Wound care has always been about common sense to me, even growing up, it was never something that had to be taught. With all of us sisters it was the same, you get a cut, you clean it and keep it clean. Simple enough, I thought. I'm amazed at how many people seem unable to grasp that concept though, it can be rather disgusting...A warning to my squeamish sisters and friends.....Haha
The man moved towards us slowly with a barely-perceptible limp. John nods towards him, "Looks like you've got a patient." I stand and turn, watching him come over. Mid-thirties, slightly rough looking. He could be the down-on-his-luck family man who is fighting to support his kids or your worst nightmare in a back alley. I prefer to think of him as the former, but John's closer then normal proximity tells me he is considering the latter and is prepared to protect me.
"I cut my foot on my bike gear and was hoping you could bandage it for me." I nod and have him sit, "When did this happen?" I ask. "Last week sometime, I've been wearing workboots all week, but my shoe is bothering it today, it feels like it's rubbing more." He slowly, carefully slides off a dirty sneaker and I pull on a pair of gloves, not quite sure what I'm about to see, but it can't be that bad, just a cut, right?

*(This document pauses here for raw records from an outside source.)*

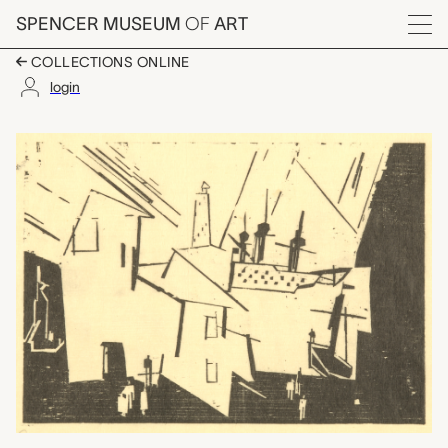
Skip to main content
SPENCER MUSEUM
OF
ART
Menu
COLLECTIONS ONLINE
login
Hafen (Port), Lyonel F
Artwork Overview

An angry red gash cuts a jagged swath through the dirt and dried blood of the grotesquely swollen foot. Pus is oozing from the wound, the dried edges of skin gape open to reveal multiple layers of flesh, all swollen and fiery red. Surprised, I draw a quick breath, only to be assaulted by the overwhelming and unmistakable stench of infection. Alright, no more gasps from me, it's not safe! "Uhhh, Sir, it looks quite infected, you need to go to a hospital and have them take care of this." John leans over my shoulder and agrees, we begin to discuss with the guy how he really needs to go have this looked at. It takes key words from John like "gangrene", "amputation", "severe infection" and "blood poisoning", but eventually the guy's shoulders droop slightly and he agrees, "If you think it's really that bad....." I firmly state that is indeed that bad, backing up John's message for proper wound care. He spent a week working without socks in sweaty work boots, I shudder to think of the neglect.

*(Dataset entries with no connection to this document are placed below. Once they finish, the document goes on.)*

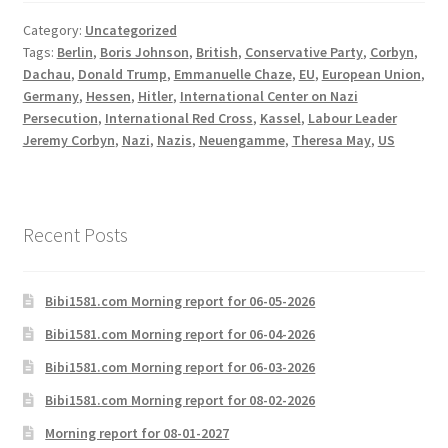
Category:
Uncategorized
Tags:
Berlin
,
Boris Johnson
,
British
,
Conservative Party
,
Corbyn
,
Dachau
,
Donald Trump
,
Emmanuelle Chaze
,
EU
,
European Union
,
Germany
,
Hessen
,
Hitler
,
International Center on Nazi
Persecution
,
International Red Cross
,
Kassel
,
Labour Leader
Jeremy Corbyn
,
Nazi
,
Nazis
,
Neuengamme
,
Theresa May
,
US
Recent Posts
Bibi1581.com Morning report for 06-05-2026
Bibi1581.com Morning report for 06-04-2026
Bibi1581.com Morning report for 06-03-2026
Bibi1581.com Morning report for 08-02-2026
Morning report for 08-01-2027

"This may sting a bit, Sir, but I need to clean this up." I say as I begin to swab at the wound, cradling his dirty foot in my gloved hands. I'm not at all sickened by it, more amazed at how nasty this infection is, although I must admit the smell bothers me a bit. "Clean away, girlie" He says with a swaggering grin. "I've been stabbed twice, shot once, this is no big deal." Yet he flinches as I clean, it hurts a great deal more then he'd care to admit to a 'girlie' like me. I finish cleaning, and although there is less dirt and dried blood, it doesn't look any better. I take the gauze John hands me and begin to wrap it up, creating a nice, neat white bandage. I sit back on my heels to admire my handiwork, it doesn't even budge when he jams his foot back into the filthy sneaker.

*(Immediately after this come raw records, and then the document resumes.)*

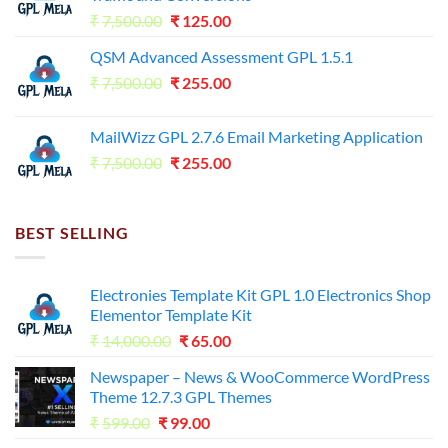
Original
Current
₹
7,500.00
₹
125.00
price
price
QSM Advanced Assessment GPL 1.5.1
was:
is:
Original
Current
₹
7,500.00
₹7,500.00.
₹
255.00
₹125.00.
price
price
was:
is:
MailWizz GPL 2.7.6 Email Marketing Application
₹7,500.00.
₹255.00.
Original
Current
₹
7,500.00
₹
255.00
price
price
was:
is:
₹7,500.00.
₹255.00.
BEST SELLING
Electronies Template Kit GPL 1.0 Electronics Shop
Elementor Template Kit
Original
Current
₹
14,000.00
₹
65.00
price
price
Newspaper – News & WooCommerce WordPress
was:
is:
Theme 12.7.3 GPL Themes
₹14,000.00.
₹65.00.
Original
Current
₹
599.00
₹
99.00
price
price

I ask him to remove his sweater as I begin to take vitals. He pulls it and his T-shirt off, the quick movement catching the eye of the police officer standing across the aisle at the beer tent. He looks away as fast as he looked over, but I am now conscious of the fact that he has been watching every move. As I strap the cuff around his arm, I notice the scars bearing witness to the stories he told mere minutes prior. No previous experience is necessary to recognize the stab wounds or bullet scar that mar his chest. Again I am thankful that John has stayed close, and that the police officer has been watching. I'm not overly concerned, but, like the two of them, I'm just not at ease with this patient. I feel the need to be more cautious, more aware. I finish up and reiterate to him that he really does need to go to a hospital. He promises he will, replaces his shirts and heads back into the crowd. John and I turn, and as one, strip off our gloves and head straight for the hand sanitizer. A lot of hand sanitizer.